本日は、無線LAN 5GHz帯でのDFSの発生状況を可視化してみようというお話をします。

はじめに

無線LANを運用していると気になるのは、外来レーダー波により引き起こされるDFS、そしてそれに起因してAPが行うチャネルの移動です。

「今自分がいる場所で、無線LANのDFSを引き起こすようなレーダーはどれくらい打ち込まれているのかしら?」とそんな疑問がふと沸いてきたので、ものは試しにと実際に測ってみることにしました。

無線LANとDFSについて

無線LAN(802.11)にはDFS(Dynamic Frequency Selection)というレーダーとの周波数帯共用の仕組みが存在します。

無線LANが用いている周波数帯の一部、いわゆるW53やW56といった周波数の範囲は気象レーダーや無線標定その他と同居しています。立場の弱い無線LANは、それらの社会的に重要なシステムを邪魔しないように「他のシステムが電波を使っていないか監視する」「他のシステムからの電波を受信したら帯域を明け渡す」といった挙動をするように定められています。DFS対象のチャネルを使うときにはサービス開始までに1分待たなければならない、DFSが発生するとチャネルが切り替わるといった、いわゆる「運用ではDFSに気をつけろ」といった無線LANのノウハウはこういった事情に基づくものです。

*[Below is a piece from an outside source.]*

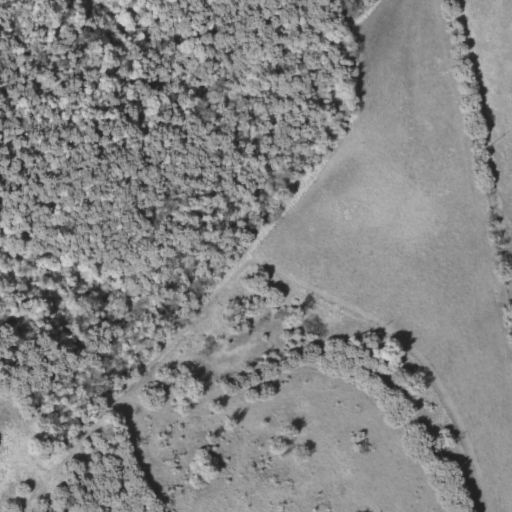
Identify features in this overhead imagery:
road: (219, 302)
road: (42, 448)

上図はDFSが発生した際のチャネルの移動を、Wi-Fi用スペクトラムアナライザで捉えた時のスクリーンショットです。横軸が周波数帯(MHz表記)、縦軸が時間経過を表しています。15:57頃までは敷設したAPが5620MHz(104チャネル)、5700MHz(140チャネル)のそれぞれを使っていたようですが、レーダー波を検知したためかそのチャネルの使用を停止し、別のチャネルに移動しているのが見て取れます。またこれに伴ってチャネル配置の最適化が行われたためか、ほとんどのAPがこの時間を境にチャネルを変えているようです。

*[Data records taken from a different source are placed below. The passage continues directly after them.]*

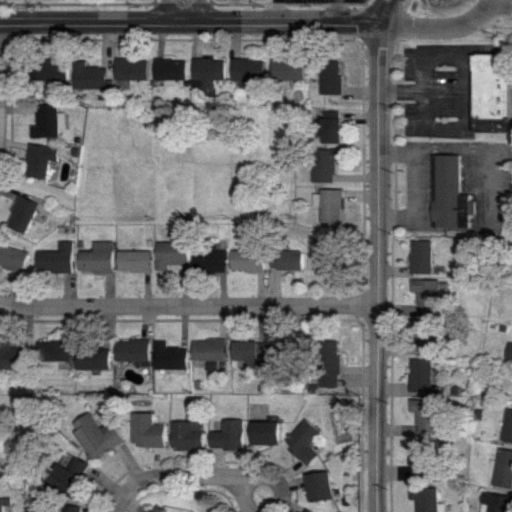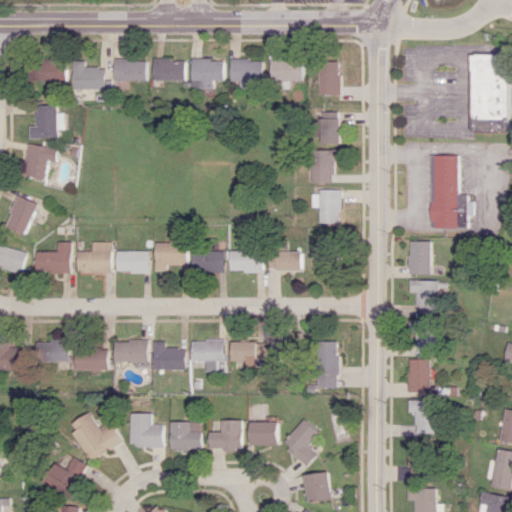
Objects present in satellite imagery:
road: (501, 8)
road: (193, 10)
road: (383, 11)
road: (188, 20)
road: (440, 27)
building: (289, 68)
building: (50, 69)
building: (131, 69)
building: (172, 69)
building: (209, 72)
building: (250, 73)
building: (90, 76)
building: (331, 77)
parking lot: (442, 87)
road: (464, 91)
road: (400, 92)
building: (491, 92)
building: (491, 92)
building: (46, 121)
building: (44, 122)
building: (331, 127)
building: (74, 139)
building: (36, 160)
building: (325, 164)
building: (48, 165)
road: (414, 186)
building: (447, 193)
building: (329, 205)
building: (18, 214)
building: (169, 253)
building: (329, 255)
building: (421, 256)
building: (10, 258)
building: (92, 258)
building: (51, 259)
building: (208, 260)
building: (247, 260)
building: (287, 260)
building: (130, 261)
road: (373, 267)
building: (427, 295)
road: (186, 305)
building: (427, 335)
building: (51, 350)
building: (130, 350)
building: (248, 351)
building: (281, 351)
building: (209, 352)
building: (509, 352)
building: (168, 356)
building: (12, 357)
building: (90, 359)
building: (330, 363)
building: (420, 375)
building: (426, 415)
building: (507, 426)
building: (146, 431)
building: (265, 433)
building: (96, 435)
building: (186, 435)
building: (228, 435)
building: (303, 441)
building: (421, 456)
building: (504, 468)
building: (0, 476)
building: (69, 476)
road: (230, 481)
building: (319, 486)
building: (427, 499)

さて気になるのは、このDFSが自分たちが使っている・作っているインフラでどれくらい発生しうるかです。こればっかりは「運用してみないとわからない」というのが正直なところです。これまでさまざまなイベントにて無線LAN提供を行ってきた経験から「海に近いと起きやすいらしい」「都内でも窓辺だと起きることがあるらしい」といったふわっとした感触はあります。この感触が外れる事もあれば大当たりのこともあります。たとえば以前「12/2 Maker Faire Tokyo 2019でイベント無線LANを提供してきましたレポート」で紹介させていただいたMaker Faire Tokyo 2019では、特定のチャネル、特定の場所において頻発している傾向がありました。以下はその頻度を時間軸上にプロットしたものです。

日本国(総務省)においては以下の資料のように、このDFSの対象となる周波数帯を無線LANを含む各システムに分配しています。しかしその詳細、たとえばどこのだれがいつ頃使うか、については(ほぼ)どこにも記載されていません。他のシステムから見た場合にも、どこでだれが無線LAN APを立てるか分からないということを考えればお互い様ではありますが…。

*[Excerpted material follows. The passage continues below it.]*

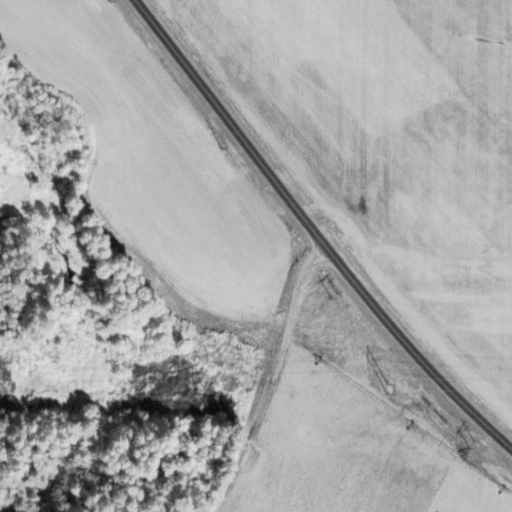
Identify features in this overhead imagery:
road: (313, 232)
power tower: (389, 386)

たとえば気象レーダーのように場所や利用する周波数帯の情報が公開されている分かりやすいシステムであれば、APの位置からW53帯のレーダー源としてなんとなくの憶測を立てることはできます。

しかし気象レーダーにおいても周波数を網羅した情報がどこかにまとまっているわけではありません。この地図においても一部の局では周波数が判明していますが、大多数では場所が分かる程度です。また実際に発射されるタイミングについて記載があるわけでもありません。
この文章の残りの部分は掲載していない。